The Federal Deposit Insurance Corp. backed the draft rule on a 3-0 vote. The ban on so-called proprietary trading was required under the financial overhaul law.
Critics on the left dismissed the effort as weak and marred by loopholes. And banks argued that it would hurt the economy. The FDIC’s vote now puts the rule out for public comment.
The Federal Reserve has also approved a draft of the proposal, called the Volcker Rule after former Fed Chairman Paul Volcker.
For years, banks had bet on risky investments with their own money. But when those bets go bad and banks fail, taxpayers could be forced to bail them out. That’s what happened during the 2008 financial crisis.
A harder line with bankers might help President Barack Obama win over protesters on Wall Street. Many say Obama was too lenient on the banks because he continued the bailouts that began under President George W. Bush.
Congress and Obama had hoped the Volcker Rule would blunt such criticism. But they left most of the details for regulators to sort out. It’s unclear how strictly the ban will be enforced.
At least one of the protesters on Wall Street was willing to give the rule a chance. Robert Eatman, who was protesting in New York on Tuesday, called the rule a “decent effort.”
Eatman worked on Wall Street for 20 years as an office manager and in other positions at securities firms. He said that if financial rules for banks hadn’t been relaxed in the late 1990s, “the foundation for this reform would have been in place” already.

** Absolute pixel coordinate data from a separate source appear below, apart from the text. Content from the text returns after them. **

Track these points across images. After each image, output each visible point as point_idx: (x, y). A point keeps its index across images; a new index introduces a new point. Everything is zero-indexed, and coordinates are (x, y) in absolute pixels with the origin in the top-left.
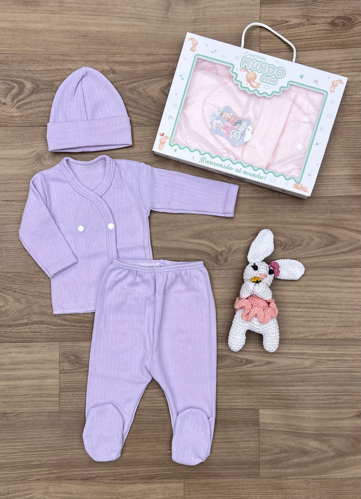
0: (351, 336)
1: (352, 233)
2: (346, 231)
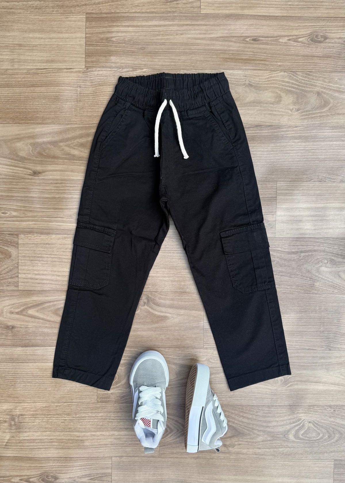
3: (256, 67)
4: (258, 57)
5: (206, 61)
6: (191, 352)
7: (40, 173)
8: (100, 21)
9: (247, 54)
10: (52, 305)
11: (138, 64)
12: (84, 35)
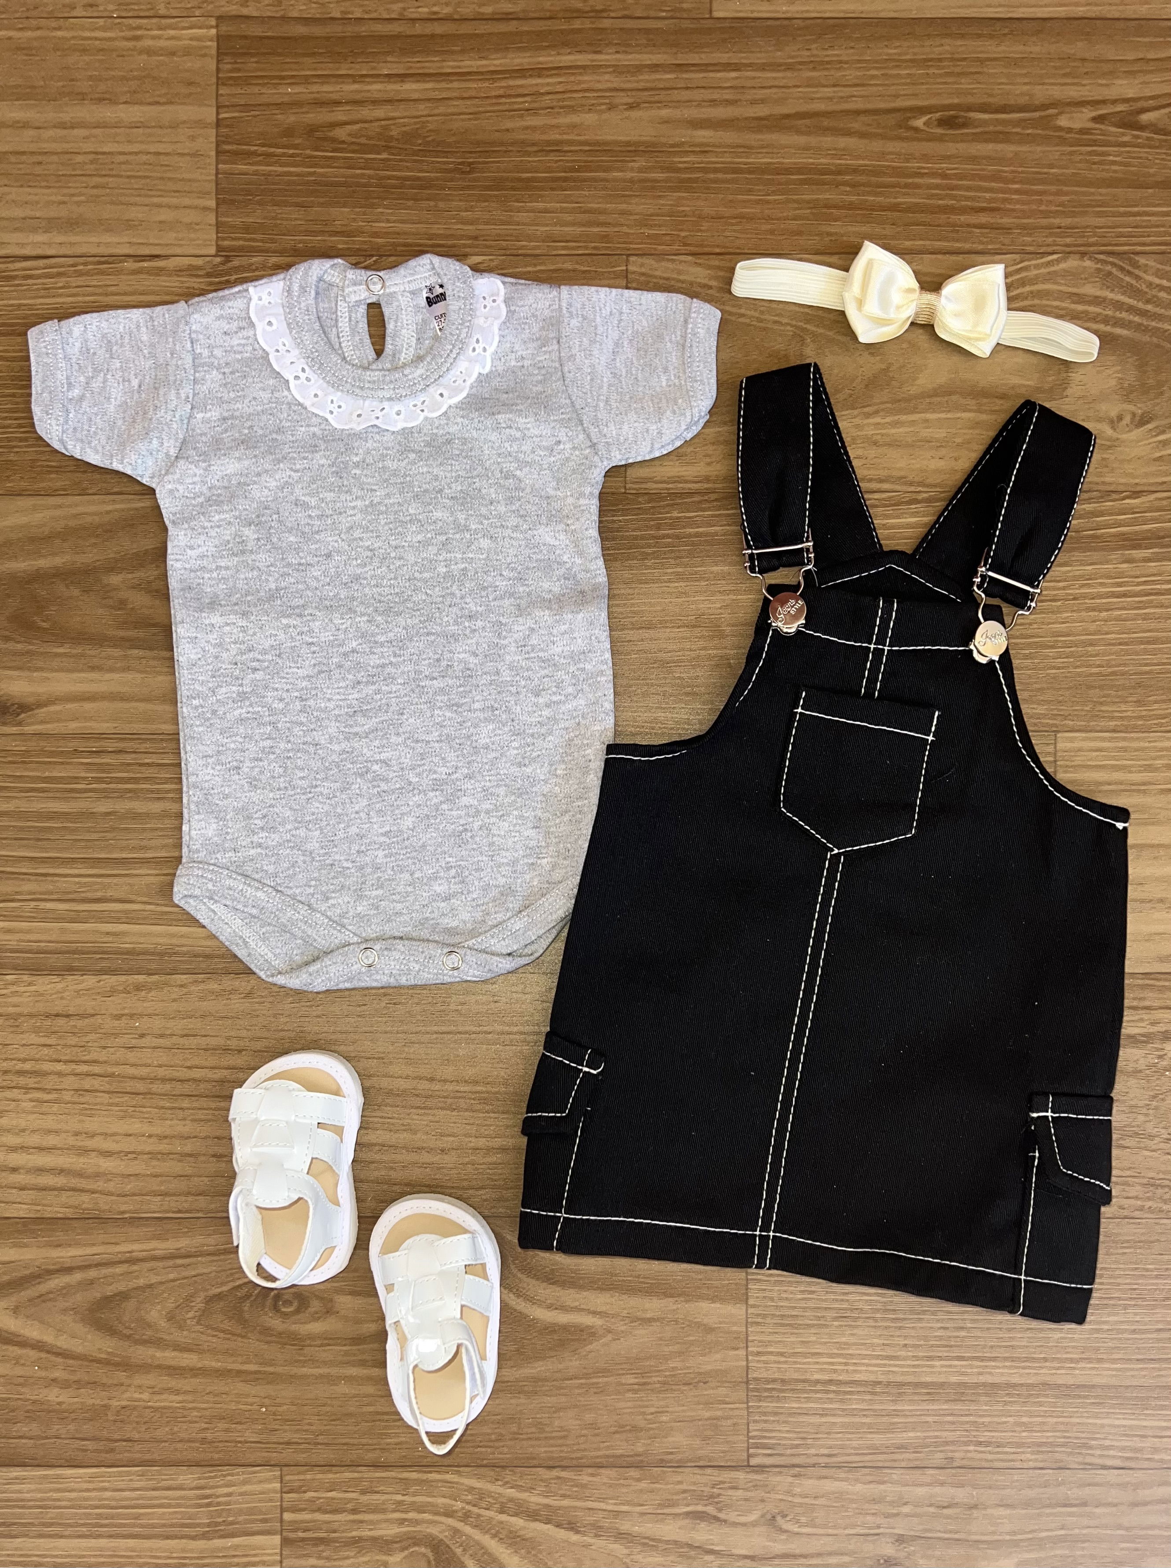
0: (45, 984)
1: (38, 1338)
2: (59, 1344)
3: (957, 241)
4: (967, 198)
5: (741, 217)
6: (694, 1484)
7: (24, 708)
8: (280, 55)
9: (918, 186)
10: (80, 1283)
11: (447, 237)
12: (209, 114)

Under the draft rule, banks must hold investments for more than 60 days. Regulators determined that that was enough time to limit speculative trading.

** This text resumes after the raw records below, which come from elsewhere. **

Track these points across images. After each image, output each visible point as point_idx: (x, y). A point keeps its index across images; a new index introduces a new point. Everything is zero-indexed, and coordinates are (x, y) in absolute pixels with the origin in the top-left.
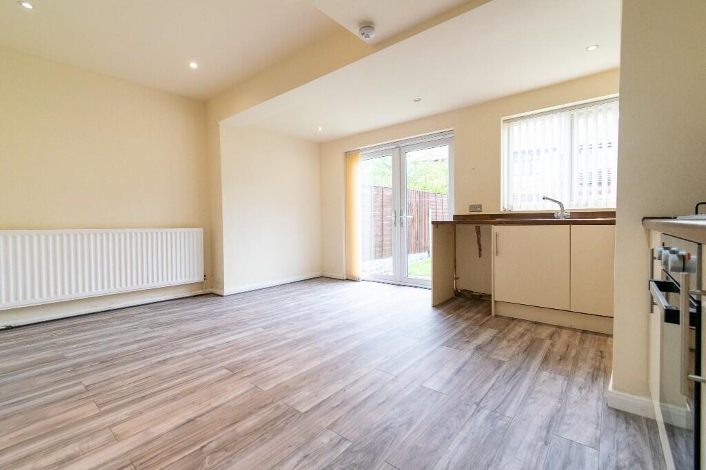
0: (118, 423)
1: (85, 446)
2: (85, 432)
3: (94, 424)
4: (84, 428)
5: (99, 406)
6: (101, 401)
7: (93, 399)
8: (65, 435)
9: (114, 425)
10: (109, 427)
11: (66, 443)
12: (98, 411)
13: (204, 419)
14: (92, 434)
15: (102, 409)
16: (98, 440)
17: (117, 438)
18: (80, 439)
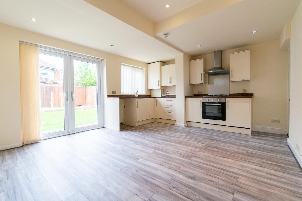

The Securities and Exchange Commission must still vote on the rule, and then the public has until Jan. 13 to comment. The rule is expected to take effect by July after a final vote by all the regulators. Banks would have until July 2014 to comply.

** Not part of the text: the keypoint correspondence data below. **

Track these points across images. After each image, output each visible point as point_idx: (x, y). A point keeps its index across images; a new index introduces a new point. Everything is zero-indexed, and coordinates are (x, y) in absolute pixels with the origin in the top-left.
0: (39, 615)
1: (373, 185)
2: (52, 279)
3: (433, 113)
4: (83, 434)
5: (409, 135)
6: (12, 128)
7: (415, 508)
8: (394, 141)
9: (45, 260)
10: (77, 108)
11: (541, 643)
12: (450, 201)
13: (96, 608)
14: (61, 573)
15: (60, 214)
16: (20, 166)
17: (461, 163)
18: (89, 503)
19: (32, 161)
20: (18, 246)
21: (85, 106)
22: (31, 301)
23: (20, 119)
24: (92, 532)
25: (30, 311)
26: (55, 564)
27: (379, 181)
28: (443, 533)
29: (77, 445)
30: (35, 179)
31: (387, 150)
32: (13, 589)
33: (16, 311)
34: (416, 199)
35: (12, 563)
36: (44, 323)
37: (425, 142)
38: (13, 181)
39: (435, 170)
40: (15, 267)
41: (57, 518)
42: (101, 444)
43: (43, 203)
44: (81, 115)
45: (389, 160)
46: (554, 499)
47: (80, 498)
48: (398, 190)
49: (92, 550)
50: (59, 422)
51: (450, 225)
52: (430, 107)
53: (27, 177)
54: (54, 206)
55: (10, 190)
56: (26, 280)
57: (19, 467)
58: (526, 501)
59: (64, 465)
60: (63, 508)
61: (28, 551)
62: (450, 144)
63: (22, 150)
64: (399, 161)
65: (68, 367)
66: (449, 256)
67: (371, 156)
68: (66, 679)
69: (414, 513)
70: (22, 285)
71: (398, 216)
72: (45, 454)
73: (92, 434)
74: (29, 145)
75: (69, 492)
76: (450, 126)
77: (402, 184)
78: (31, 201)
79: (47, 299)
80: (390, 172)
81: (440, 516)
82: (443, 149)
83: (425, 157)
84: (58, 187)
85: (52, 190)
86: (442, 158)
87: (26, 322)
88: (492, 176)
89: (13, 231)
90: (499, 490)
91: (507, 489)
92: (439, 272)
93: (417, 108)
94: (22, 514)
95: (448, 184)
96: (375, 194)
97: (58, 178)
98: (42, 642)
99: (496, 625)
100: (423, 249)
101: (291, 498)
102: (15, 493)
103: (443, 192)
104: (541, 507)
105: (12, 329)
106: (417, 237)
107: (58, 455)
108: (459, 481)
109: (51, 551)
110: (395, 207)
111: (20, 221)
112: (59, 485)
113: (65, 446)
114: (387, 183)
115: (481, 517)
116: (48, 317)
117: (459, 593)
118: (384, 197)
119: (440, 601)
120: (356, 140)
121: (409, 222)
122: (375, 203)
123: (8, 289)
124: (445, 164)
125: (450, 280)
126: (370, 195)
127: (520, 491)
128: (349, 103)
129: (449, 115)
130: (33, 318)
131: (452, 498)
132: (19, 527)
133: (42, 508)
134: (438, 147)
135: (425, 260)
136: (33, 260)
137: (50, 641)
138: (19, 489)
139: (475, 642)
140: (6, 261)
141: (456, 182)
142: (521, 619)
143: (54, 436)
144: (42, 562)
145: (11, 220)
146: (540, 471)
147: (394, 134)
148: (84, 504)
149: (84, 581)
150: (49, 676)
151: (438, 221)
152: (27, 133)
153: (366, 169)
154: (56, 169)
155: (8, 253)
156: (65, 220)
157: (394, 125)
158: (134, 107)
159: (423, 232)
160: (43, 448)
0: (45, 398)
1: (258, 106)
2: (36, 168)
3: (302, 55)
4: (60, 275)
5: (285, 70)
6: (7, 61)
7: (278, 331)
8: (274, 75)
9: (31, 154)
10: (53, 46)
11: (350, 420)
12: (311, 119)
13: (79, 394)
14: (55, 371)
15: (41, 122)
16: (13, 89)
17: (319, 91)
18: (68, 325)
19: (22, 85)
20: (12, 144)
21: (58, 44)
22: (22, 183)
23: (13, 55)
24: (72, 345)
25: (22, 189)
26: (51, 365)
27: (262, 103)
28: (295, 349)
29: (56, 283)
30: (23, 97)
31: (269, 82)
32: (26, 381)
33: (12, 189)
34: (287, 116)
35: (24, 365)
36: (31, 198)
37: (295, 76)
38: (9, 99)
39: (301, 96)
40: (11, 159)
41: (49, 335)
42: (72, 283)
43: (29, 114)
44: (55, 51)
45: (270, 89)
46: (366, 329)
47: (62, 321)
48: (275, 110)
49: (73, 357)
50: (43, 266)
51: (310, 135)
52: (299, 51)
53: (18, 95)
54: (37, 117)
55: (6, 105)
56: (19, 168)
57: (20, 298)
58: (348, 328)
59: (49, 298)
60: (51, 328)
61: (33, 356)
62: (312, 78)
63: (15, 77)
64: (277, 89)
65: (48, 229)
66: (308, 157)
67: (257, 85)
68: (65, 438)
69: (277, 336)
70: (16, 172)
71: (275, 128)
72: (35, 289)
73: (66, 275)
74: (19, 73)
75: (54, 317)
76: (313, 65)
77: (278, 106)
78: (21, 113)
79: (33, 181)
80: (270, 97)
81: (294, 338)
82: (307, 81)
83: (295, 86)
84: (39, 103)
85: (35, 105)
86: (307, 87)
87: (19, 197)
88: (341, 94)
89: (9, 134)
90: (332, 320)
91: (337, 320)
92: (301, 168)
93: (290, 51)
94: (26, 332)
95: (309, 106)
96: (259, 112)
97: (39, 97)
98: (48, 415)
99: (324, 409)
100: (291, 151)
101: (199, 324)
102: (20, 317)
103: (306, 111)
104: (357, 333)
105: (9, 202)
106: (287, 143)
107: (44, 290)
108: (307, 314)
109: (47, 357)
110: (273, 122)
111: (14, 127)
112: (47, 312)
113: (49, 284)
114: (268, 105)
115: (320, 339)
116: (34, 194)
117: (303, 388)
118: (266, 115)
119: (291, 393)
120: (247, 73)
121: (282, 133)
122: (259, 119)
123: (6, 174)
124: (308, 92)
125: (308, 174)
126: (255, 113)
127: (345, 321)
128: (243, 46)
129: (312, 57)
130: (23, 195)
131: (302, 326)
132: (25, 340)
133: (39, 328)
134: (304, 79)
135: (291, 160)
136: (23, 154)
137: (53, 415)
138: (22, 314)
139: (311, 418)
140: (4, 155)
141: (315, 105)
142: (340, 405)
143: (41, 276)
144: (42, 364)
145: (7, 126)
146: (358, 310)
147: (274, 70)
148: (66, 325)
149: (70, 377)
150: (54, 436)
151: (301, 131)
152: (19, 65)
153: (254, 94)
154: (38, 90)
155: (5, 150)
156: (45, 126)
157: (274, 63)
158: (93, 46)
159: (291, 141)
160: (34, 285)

Critics contend that the rule as written is too vague and its effect on risk-taking will be limited. Banks have a history of working around rules.
The rule was proposed by the Fed. Some critics argue the Fed often capitulates when bankers complain that regulations make it harder for them to do business.
The banking industry said Tuesday the rule is too complex to work and will put U.S. financial firms at a competitive disadvantage to those in other countries.
“How can banks comply with a rule that complicated, and how can regulators effectively administer it in a way that doesn’t make it harder for banks to serve their customers and further weaken the broader economy?” Frank Keating, head of the American Bankers Association, said in a statement.